On Wednesday, January 20, 2016 04:26:34 PM Lev Stipakov wrote:
Hello,
I work on an audisp plugin which audits network traffic – what process
has send/received data to/from what remote address. So far I see 2 ways
of accomplishing that:
Hook syscalls. First, hook socket call with af_inet/inet6 to get pid and
fd, then read/write/sendto/recvfrom filtered by pid and fd. I see few
issues with this appoach:
1) Fd can be closed or duped, so I should probably hook close/dup2 calls
too.
It can also be passed to another process by sendmsg. The process can
fork/clone changing the pid and then the child access the descriptor. It can
also call sendfile and there are more writing/reading syscalls.

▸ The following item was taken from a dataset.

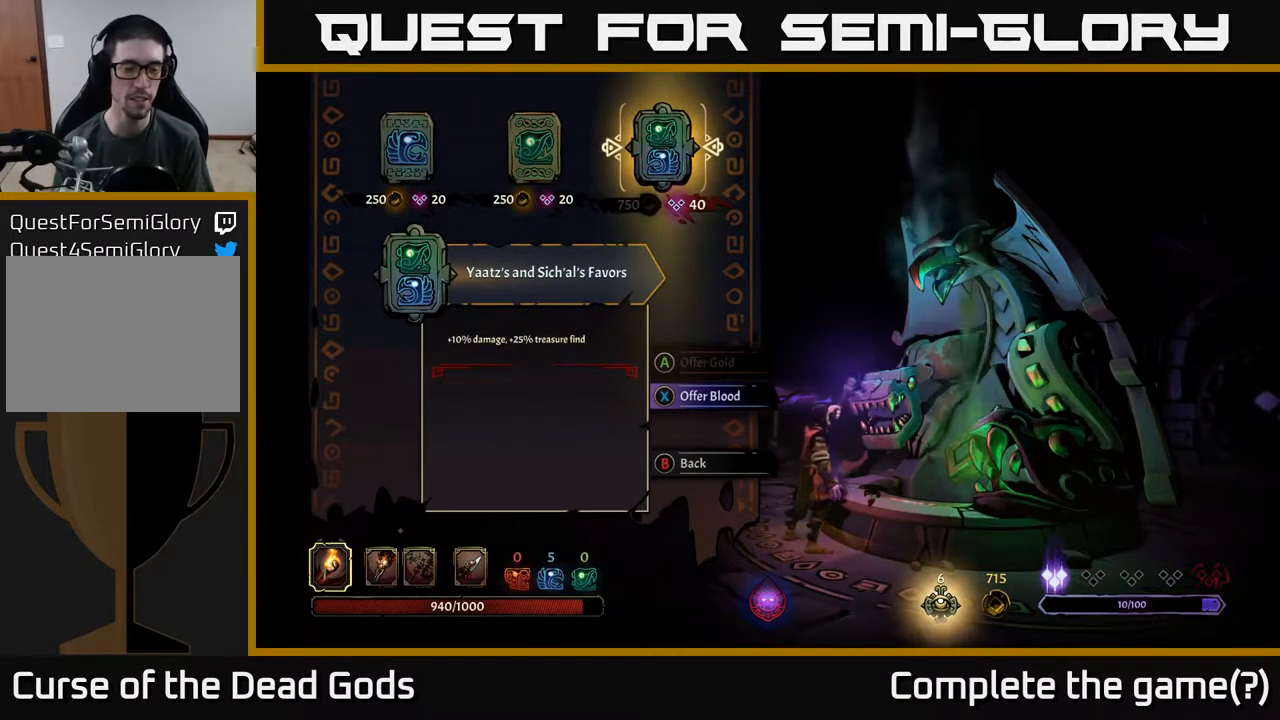
{"buttons": [], "left_stick": "center", "right_stick": "center", "events": []}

Not sure, though, if socket could be closed by kernel without any
syscall.
exit_group
As a workaroud, one can just hook read/write and check if fd is
socket (S_ISSOCK) and also somehow filter out af_unix.
what if its mmap'ed?
2) Getting saddr/daddr. Seems that dest addr could be obtained from
connect call. However I am not sure what is the right way to get that -
I got two records, first SYSCALL and then SOCKADDR. First one has an
argument which points to memory location where sockaddr structure lays,
and second one has ”saddr” field. Latter looks good, but does SOCKADDR
event type always follows SYSCALL for connect call? Same for sendto call.
Yes.
Another way of getting network stats is the AUDIT target for
netfilter.
Looks good, no need to worry about fds/addrs. However there is no pid.
I am thinking that would be a good addition. However, there are times when
there really is no pid. For example, it could be masquerading or doing SNAT.
What would be the ”best” way to get pid for those records? Anything
else
besides looking into /proc/net/tcp?
That might be the best workaround right now. But adding the pid sounds
reasonable to me. This way it can be correlated to other system activity. I'd
have to ask Paul or Richard to comment on feasibility.